When words and body parts collide

Jacob Coakley

Mac Wellman’s 7 Blowjobs, put on by Cockroach Theatre at the Onyx, now through October 4, is a modern satire that discards straightforward dialogue and naturalism to achieve an overall surreal effect, gaining meaning through repetition and disassociation—say something nonsensical long enough with the right intonation and the words can take on new force. In this case, the ravings of a right-wing senator’s office staff become ever more harried as they examine seven unnatural, disgusting, yet utterly hot photographs that have been delivered to the office, trying to determine if they are, in fact, pornographic pictures at all. It’s hard to tell—parts have been swollen beyond recognition; others are completely disassociated from areas of the body where they should be attached and have been made ambiguous. (Is that the Pope, or the senator’s son?)

The Details

From the Calendar
7 Blowjobs
Three and a half stars
October 3, 8 and 11 p.m.; October 4, 8 p.m.
Onyx Theater
953 E. Sahara Ave, 732-7225
$15-$18

Wellman’s text mirrors the ambiguous state of the pictures, providing space for the audience to fill in what audacities are contained in the pictures, and wiggle room for the jokes about sex (which are plenty, and funny). Body parts are separated from body parts, meaning from words, and finally, the lines demarcating self and others become blurred and eradicated. What is in the pictures, and what is in us, and what parts of us are in the pictures have become confused and melded together. The indecency is all in us.

Unfortunately, plays like this almost always contain one solid thesis statement where the scope of the play is laid out succinctly and coherently, abandoning both absurdity and complexity, and 7 Blowjobs is no different, dissolving into a neat commentary on government corruption and right-wing moral hypocrisy.
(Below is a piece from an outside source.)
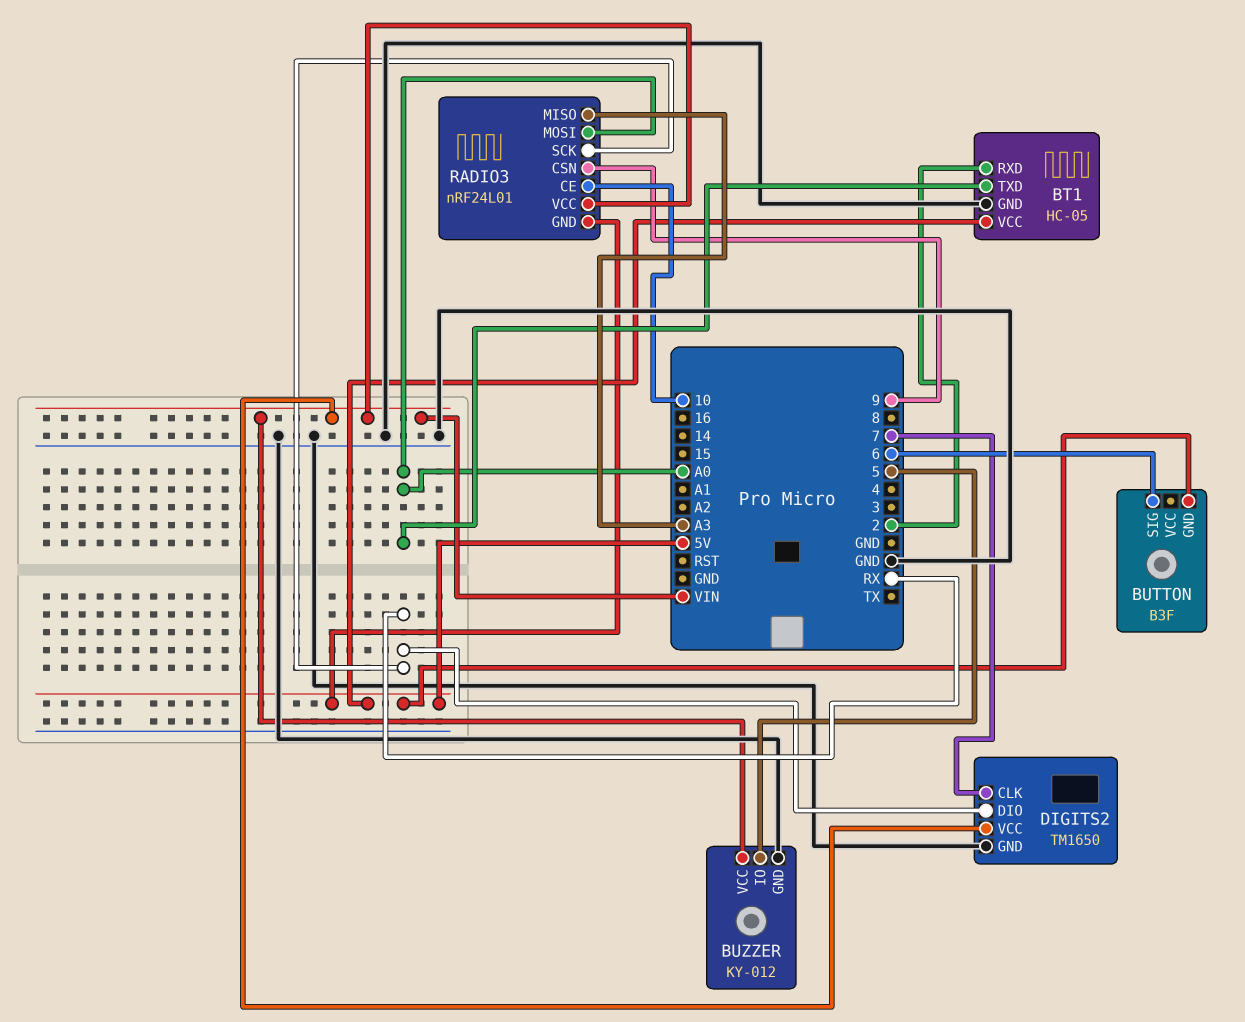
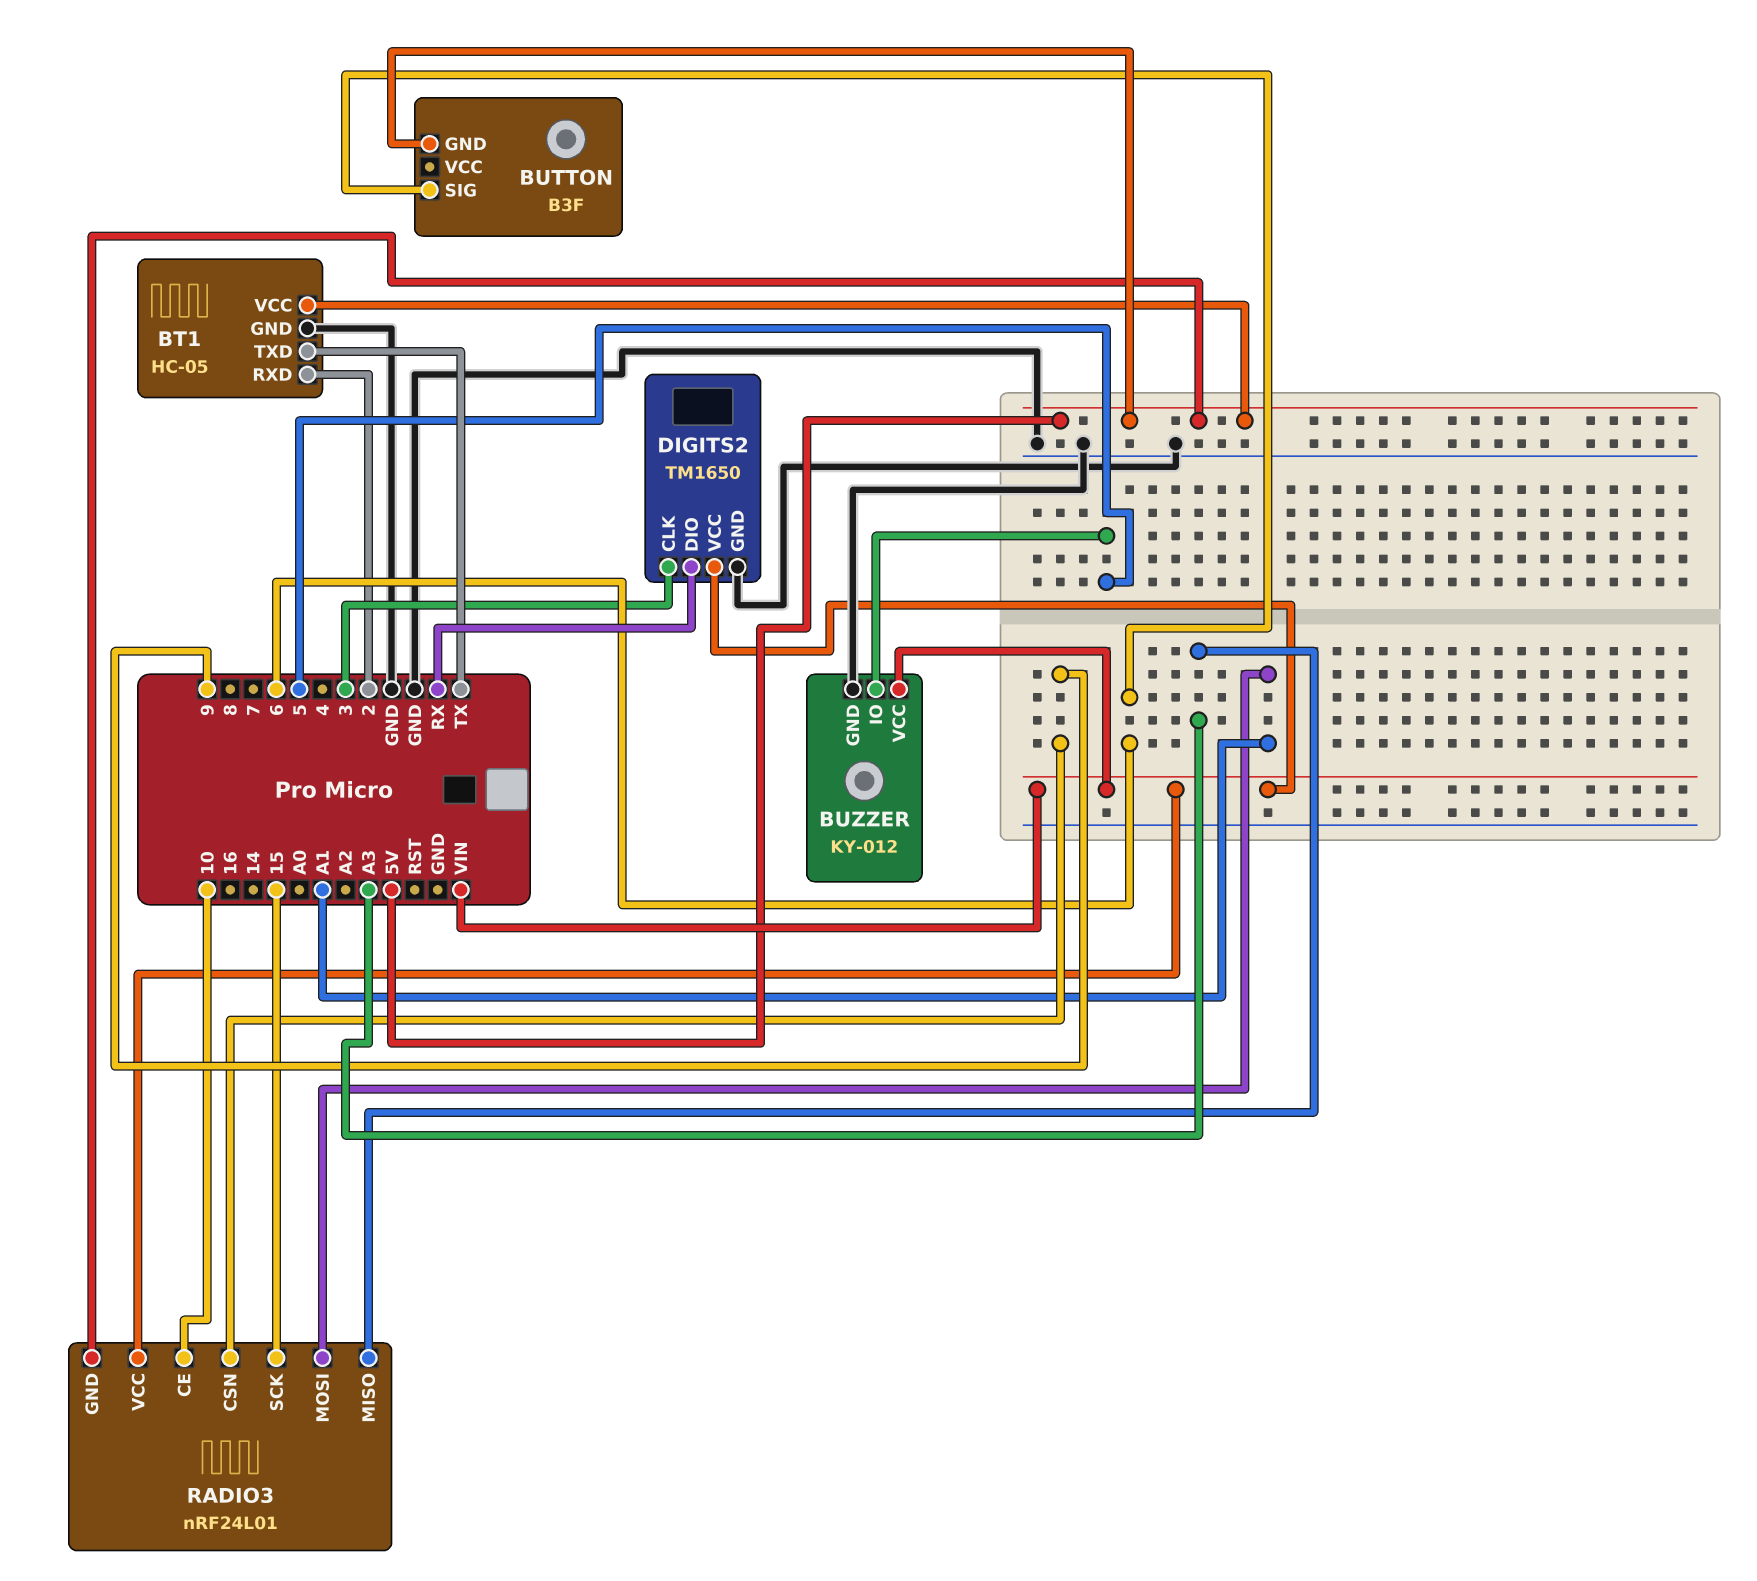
BT1 pin TXD: A0 -> TX
DIGITS2 pin CLK: 7 -> 3
RADIO3 pin MOSI: A0 -> A1
RADIO3 pin SCK: RX -> 15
It’s a tall order to carry all that theory into performance, and Cockroach isn’t quite up to it, but the piece is funny and sharp enough to work even without this level—the production is hysterical, instead of sublime. The first act is dominated by Dot, the office receptionist (played by Mundana Ess-Haghabadi), and office staffers Eileen (Evelyn Barnett) and Bruce (Levi Fackrell). Their examination of the pictures and each other, and everyone’s intermittent submission to the lust engendered by the photos, makes for a hysterical office scene that plays like a pornographic, comedic Lord of the Flies. The second act mixes religion into the fray, and Taylor Hanes steals the show as the grounded Senator Bob, who takes all the strangeness in stride. His ending speech skewering absolutely everyone in the political canon is priceless, and not for those among us who are even remotely right-wing.